Ein weiteres Joint-Venture gründete Audi 2022 mit der Lufthansa Industry Solutions namens Amplimind. So berichtete Loydl: "Hier findet die erste Transformation, die gerade läuft, für ganz wichtige IT-Systeme statt, die wir dort nachhaltig verordnen wollen."
Schließlich in den Flow gekommen
Als wesentlicheren Punkt verweist der Audi-CIO jedoch auf die Entwicklung, die er in den vergangenen sechs Monaten in der IT-Organisation beobachtet hat. "Wir vermuten, dass wir tatsächlich jetzt in der IT-Organisation eine intrinsische Reife erreicht haben, um in die nächste Iteration, nennen wir es mal eine agile Organisation, zu gehen."

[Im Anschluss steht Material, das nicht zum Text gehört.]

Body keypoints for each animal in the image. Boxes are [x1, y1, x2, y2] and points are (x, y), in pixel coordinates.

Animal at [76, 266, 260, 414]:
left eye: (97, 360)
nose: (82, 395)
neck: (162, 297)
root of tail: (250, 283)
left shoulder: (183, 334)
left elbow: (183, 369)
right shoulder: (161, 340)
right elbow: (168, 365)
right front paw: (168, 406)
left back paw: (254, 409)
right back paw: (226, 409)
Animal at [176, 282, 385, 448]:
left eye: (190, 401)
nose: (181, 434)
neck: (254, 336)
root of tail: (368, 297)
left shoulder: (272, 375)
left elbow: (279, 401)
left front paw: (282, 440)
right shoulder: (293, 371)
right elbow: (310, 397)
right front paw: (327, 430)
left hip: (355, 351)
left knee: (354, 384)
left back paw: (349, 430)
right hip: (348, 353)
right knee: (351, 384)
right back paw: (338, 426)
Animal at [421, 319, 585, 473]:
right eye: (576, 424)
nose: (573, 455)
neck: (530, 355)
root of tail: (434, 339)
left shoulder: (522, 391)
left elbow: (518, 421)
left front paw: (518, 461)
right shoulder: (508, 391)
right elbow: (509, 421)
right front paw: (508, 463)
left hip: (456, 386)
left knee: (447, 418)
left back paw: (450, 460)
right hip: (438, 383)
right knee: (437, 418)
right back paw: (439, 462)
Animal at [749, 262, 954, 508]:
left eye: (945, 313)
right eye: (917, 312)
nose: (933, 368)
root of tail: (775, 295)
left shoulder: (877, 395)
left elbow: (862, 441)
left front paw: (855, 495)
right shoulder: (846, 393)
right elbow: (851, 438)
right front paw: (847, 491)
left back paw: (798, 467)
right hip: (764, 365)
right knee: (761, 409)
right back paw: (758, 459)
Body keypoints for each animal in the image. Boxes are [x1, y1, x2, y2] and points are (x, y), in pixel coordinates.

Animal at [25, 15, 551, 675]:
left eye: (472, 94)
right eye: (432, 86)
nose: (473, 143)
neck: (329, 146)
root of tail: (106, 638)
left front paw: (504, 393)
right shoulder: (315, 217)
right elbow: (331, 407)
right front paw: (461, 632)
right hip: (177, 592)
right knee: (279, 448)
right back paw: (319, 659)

Um diese These zu untermauern, verweist er auf eine Diskussionsrunde zum Thema Agile Flow, in der 120 Teilnehmer über so konkrete Fragen wie die Abstimmung mit den Fachbereichen, die Erstellung von Synchronisationspunkten oder die Definition von Rollen diskutierten.
"Das Thema hat jetzt tatsächlich eine Phase erreicht, wo es für uns real wird", erklärt Loydl. Der nächste Punkt sei dann entsprechend eine Strategie-Überprüfung, um den Mitarbeitern Werte oder eine Zielrichtung zu geben, anhand derer die Entscheidungen in den Teams zu treffen sind: Welche Themen sind wichtiger? Wie allokiere ich meine Ressourcen? "Wenn ich nicht weiß, wo ich hin will, ist das in einer ganzheitlichen Struktur schwierig", konkludiert Loydl.
Alles auf Prio Eins
Sein Lösungsansatz: Da sein Portfolio komplett mit 1 durchpriorisiert sei, dreht er das Vorgehen jetzt um, im Sinne von "Ich will von Dir eine Architekturvorgabe". Ausgehend von der Digitalisierung als strategisches Hauptthema habe man dann für die IT Themen wie eine durchgehende, vernetzte Architektur, die Verfügbarkeit von Daten und Cybersecurity genommen und auf der strategischen Ebene dann sieben Handlungsfelder abgeleitet: Lieferfähigkeit, IT-Security, IT-Bebauung, Projektqualität, Prozessqualität, Produktorganisation und User Experience, berichtete Loydl.
Aus diesen Aktionspunkten wurden dann direkt jeweils zehn Themenfelder abgeleitet und die Leitungsrunde trifft sich regelmäßig, um anfallende Aufgaben in die nächsten drei Kadenzen einzuplanen und zu schauen, ob man das Tempo halten kann.
Was die Pläne für die Zukunft angeht, verweist Loydl darauf, dass der Flow entsprechend auch in den Key Results 2023 aufgeführt ist. Geplant ist außerdem eine Neuausrichtung der IT Security, die Architektur für Domänen- und Plattform-Bebauung sei abgeschlossen, dagegen habe man mit bei der Bebauung mit den ersten zehn MVPs noch einiges vor.
Weitere Punkte seien die Überführung von Kontrollen in den Kadenz-Kalender, ein ganzheitliches Dashboard, die Weiterführung der Produkt-Organisation und eine noch engere Abstimmung mit der Gruppe.